[Kutipan Bacaan]:

↓

Kedua, alasan terpaksa oleh sistem ekonomi yang riba seperti berlaku di negeri ini juga harus segera ditanggalkan, sebab jalan hijrah pada faktanya ada. Tengok kanan dan kiri, banyak pengusaha muslim yang hari ini membuktikan dirinya bisa tetap berusaha dengan tidak menempuh riba. Alhamdulil-‘Llah, sudah mulai banyak asosiasi-asosiasi pengusaha muslim yang mendeklarasikan diri bersih dari riba dan siap melawan riba yang sekaligus jadi bukti bahwa riba bisa dan harus dilawan. Artinya jalan untuk melepaskan diri dari riba itu ada. Jalan untuk hijrah melepaskan diri dari sistem yang mengekang masih ada. Maka alasan terpaksa karena sistem yang mengekang tidak bisa berlaku lagi sebab bisa hijrah.

↑

[Kegiatan]: Tolong salin dengan tepat bagian kutipan tentang riba mulai dari "Kedua, alasan terpaksa" hingga "sebab bisa hijrah.". Daftar yang menyusul tidak berperan apa pun dalam latihan ini.

[Data Kajian]:
↓

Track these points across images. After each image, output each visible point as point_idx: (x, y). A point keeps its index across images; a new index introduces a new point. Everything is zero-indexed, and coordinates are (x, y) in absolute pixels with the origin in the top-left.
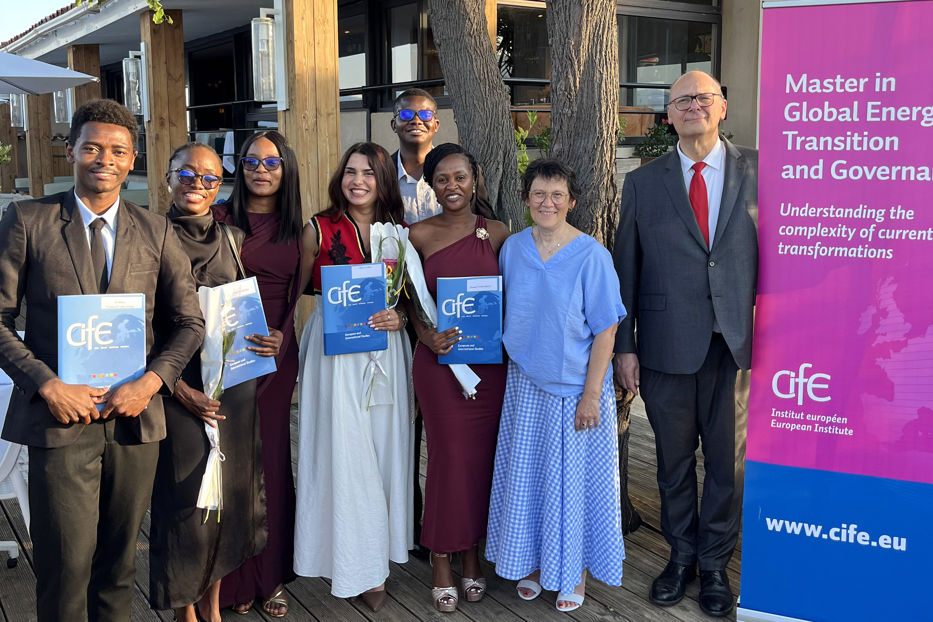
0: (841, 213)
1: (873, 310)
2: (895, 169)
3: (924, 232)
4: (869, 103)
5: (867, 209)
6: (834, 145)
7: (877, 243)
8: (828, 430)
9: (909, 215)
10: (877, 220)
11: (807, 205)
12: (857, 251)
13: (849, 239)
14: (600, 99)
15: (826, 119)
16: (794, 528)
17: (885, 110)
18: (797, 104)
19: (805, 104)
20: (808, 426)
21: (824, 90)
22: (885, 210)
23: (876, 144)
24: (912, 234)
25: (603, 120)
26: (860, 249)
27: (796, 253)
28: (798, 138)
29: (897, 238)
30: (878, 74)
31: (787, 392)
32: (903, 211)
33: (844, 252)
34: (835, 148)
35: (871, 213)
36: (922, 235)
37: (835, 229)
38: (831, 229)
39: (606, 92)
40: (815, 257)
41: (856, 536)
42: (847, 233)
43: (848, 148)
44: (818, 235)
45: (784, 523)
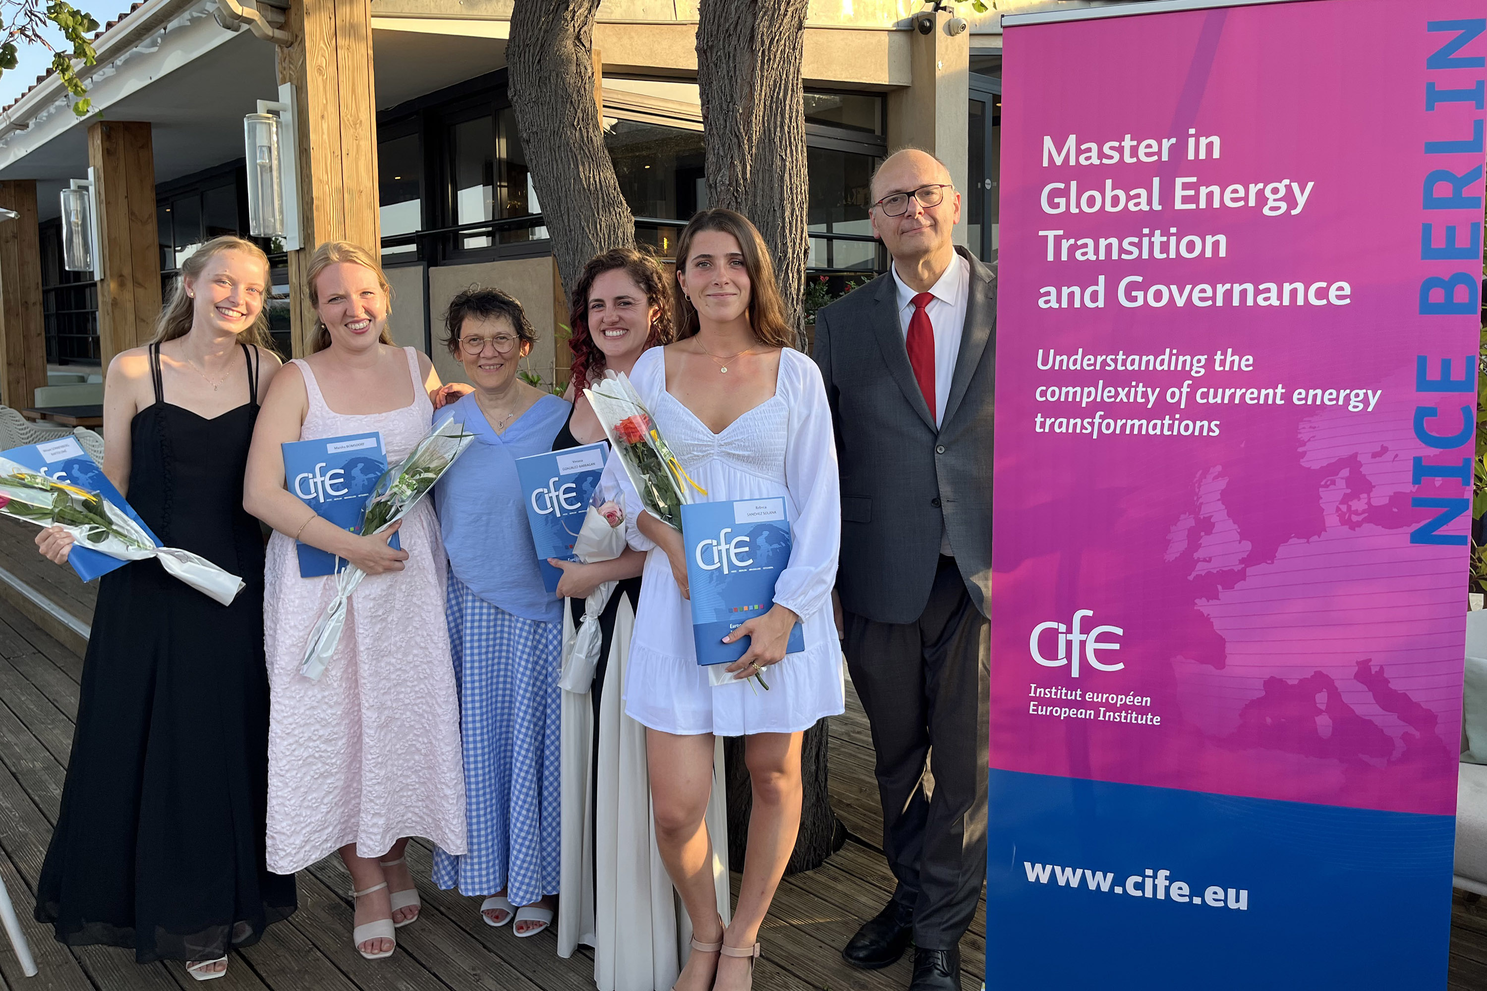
0: (1136, 363)
1: (1187, 522)
2: (1221, 289)
3: (1271, 391)
4: (1177, 179)
5: (1177, 355)
6: (1122, 251)
7: (1194, 412)
8: (1120, 717)
9: (1246, 363)
10: (1193, 373)
11: (1080, 350)
12: (1163, 425)
13: (1150, 406)
14: (782, 198)
15: (1109, 208)
16: (1068, 877)
17: (1204, 191)
18: (1062, 186)
19: (1074, 184)
20: (1089, 712)
21: (1105, 161)
22: (1206, 357)
23: (1191, 247)
24: (1250, 396)
25: (787, 231)
26: (1167, 421)
27: (1064, 430)
28: (1064, 241)
29: (1226, 401)
30: (1192, 131)
31: (1054, 657)
32: (1236, 358)
33: (1141, 426)
34: (1124, 256)
35: (1184, 362)
36: (1267, 396)
37: (1127, 389)
38: (1120, 389)
39: (791, 188)
40: (1095, 437)
41: (1168, 889)
42: (1145, 395)
43: (1145, 256)
44: (1099, 400)
45: (1053, 870)
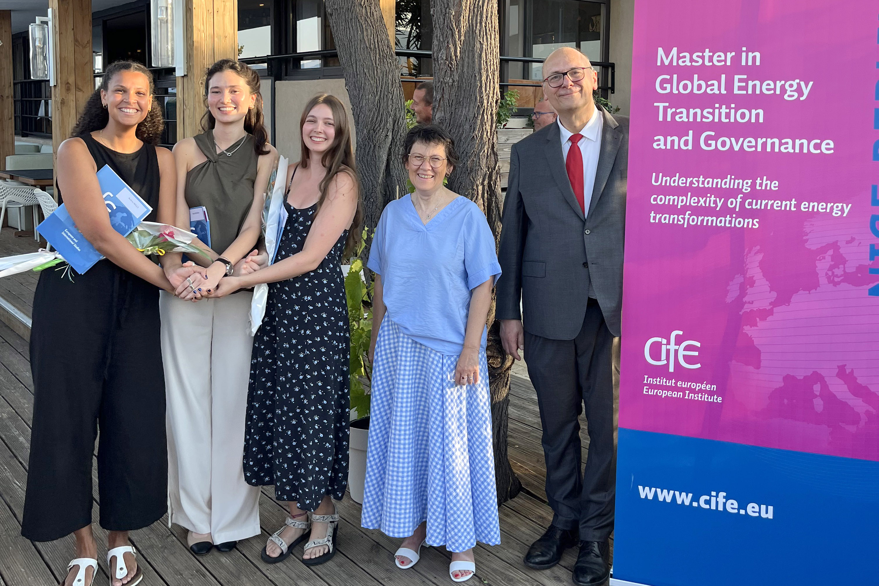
0: (710, 183)
1: (739, 279)
2: (760, 141)
3: (788, 202)
4: (735, 76)
5: (734, 179)
6: (703, 116)
7: (744, 213)
8: (698, 397)
9: (774, 185)
10: (744, 190)
11: (678, 174)
12: (725, 221)
13: (718, 209)
14: (480, 69)
15: (695, 91)
16: (664, 496)
17: (751, 83)
18: (668, 77)
19: (675, 76)
20: (679, 393)
21: (694, 64)
22: (751, 181)
23: (743, 116)
24: (776, 205)
25: (484, 89)
26: (728, 218)
27: (667, 221)
28: (669, 110)
29: (763, 208)
30: (744, 49)
31: (659, 359)
32: (769, 182)
33: (712, 221)
34: (704, 120)
35: (739, 184)
36: (786, 205)
37: (704, 198)
38: (700, 198)
39: (486, 62)
40: (685, 226)
41: (725, 504)
42: (715, 202)
43: (716, 120)
44: (688, 204)
45: (656, 491)
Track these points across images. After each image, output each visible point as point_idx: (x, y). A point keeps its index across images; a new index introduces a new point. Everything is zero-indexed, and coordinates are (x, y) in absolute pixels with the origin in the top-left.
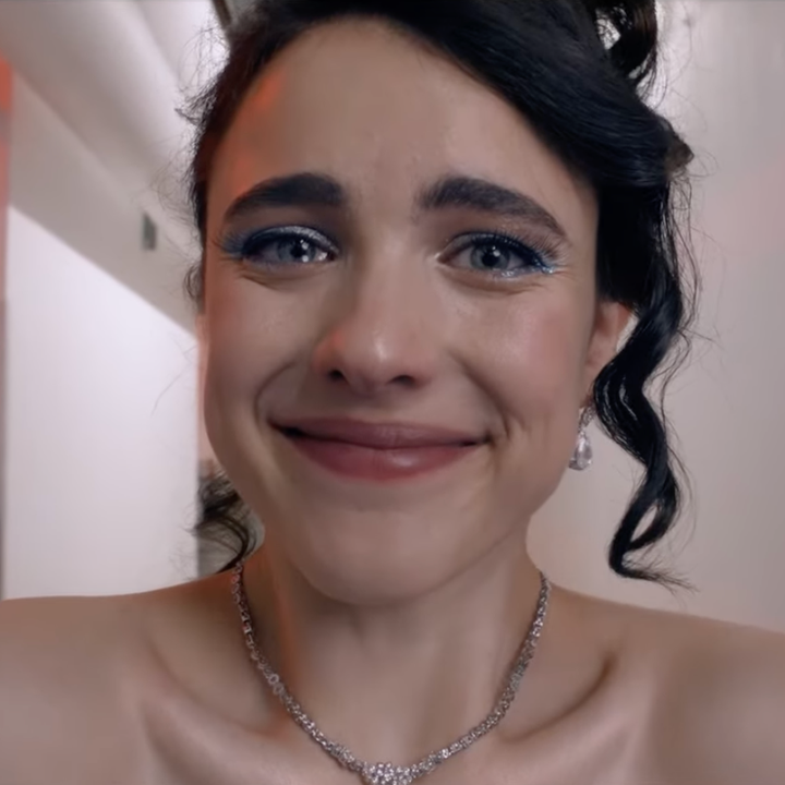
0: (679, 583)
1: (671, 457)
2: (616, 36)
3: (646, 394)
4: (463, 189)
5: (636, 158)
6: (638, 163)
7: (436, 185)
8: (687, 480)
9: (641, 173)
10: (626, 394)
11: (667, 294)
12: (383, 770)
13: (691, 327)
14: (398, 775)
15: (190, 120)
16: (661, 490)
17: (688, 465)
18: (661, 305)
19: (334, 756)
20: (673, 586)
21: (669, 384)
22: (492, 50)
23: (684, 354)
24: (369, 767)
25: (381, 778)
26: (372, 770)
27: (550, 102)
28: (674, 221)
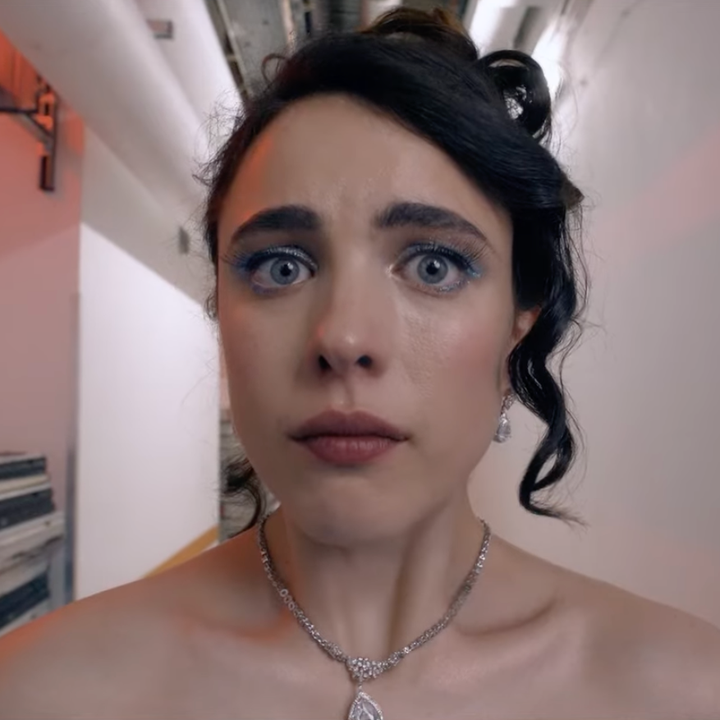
0: (576, 520)
1: (568, 416)
2: (520, 110)
3: (547, 366)
4: (406, 212)
5: (539, 187)
6: (540, 190)
7: (387, 210)
8: (581, 436)
9: (543, 198)
10: (533, 367)
11: (563, 288)
12: (362, 662)
13: (583, 316)
14: (373, 666)
15: (203, 181)
16: (560, 442)
17: (581, 423)
18: (558, 296)
19: (326, 651)
20: (572, 522)
21: (566, 359)
22: (426, 110)
23: (577, 336)
24: (352, 659)
25: (360, 668)
26: (354, 662)
27: (471, 146)
28: (570, 238)
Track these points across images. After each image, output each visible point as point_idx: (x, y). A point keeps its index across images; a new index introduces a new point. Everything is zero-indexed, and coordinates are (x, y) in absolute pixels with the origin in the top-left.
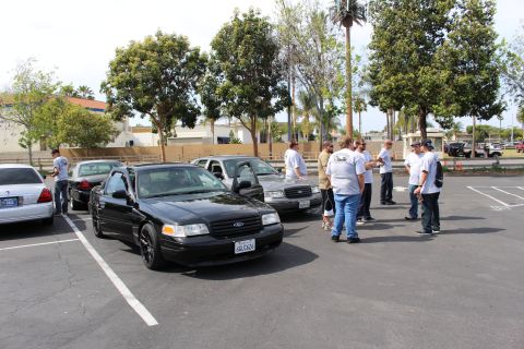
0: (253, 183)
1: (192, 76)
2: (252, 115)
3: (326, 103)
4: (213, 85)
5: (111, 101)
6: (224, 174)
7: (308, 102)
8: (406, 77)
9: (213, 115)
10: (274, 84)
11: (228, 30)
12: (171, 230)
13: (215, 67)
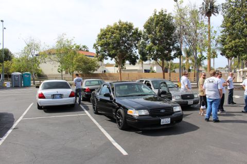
0: (167, 91)
1: (135, 41)
2: (162, 60)
3: (199, 54)
4: (144, 45)
5: (98, 52)
6: (152, 87)
7: (189, 54)
8: (241, 41)
9: (144, 59)
10: (173, 45)
11: (152, 20)
12: (131, 112)
13: (146, 37)
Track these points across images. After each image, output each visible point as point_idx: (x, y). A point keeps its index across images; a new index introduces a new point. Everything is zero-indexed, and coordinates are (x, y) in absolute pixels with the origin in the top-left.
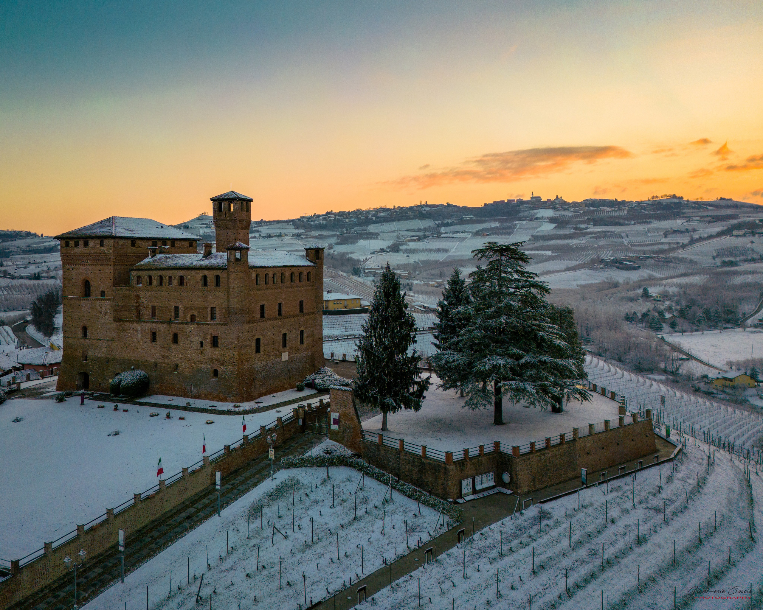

↑

[Hasil Latihan]:
Kedua, alasan terpaksa oleh sistem ekonomi yang riba seperti berlaku di negeri ini juga harus segera ditanggalkan, sebab jalan hijrah pada faktanya ada. Tengok kanan dan kiri, banyak pengusaha muslim yang hari ini membuktikan dirinya bisa tetap berusaha dengan tidak menempuh riba. Alhamdulil-‘Llah, sudah mulai banyak asosiasi-asosiasi pengusaha muslim yang mendeklarasikan diri bersih dari riba dan siap melawan riba yang sekaligus jadi bukti bahwa riba bisa dan harus dilawan. Artinya jalan untuk melepaskan diri dari riba itu ada. Jalan untuk hijrah melepaskan diri dari sistem yang mengekang masih ada. Maka alasan terpaksa karena sistem yang mengekang tidak bisa berlaku lagi sebab bisa hijrah.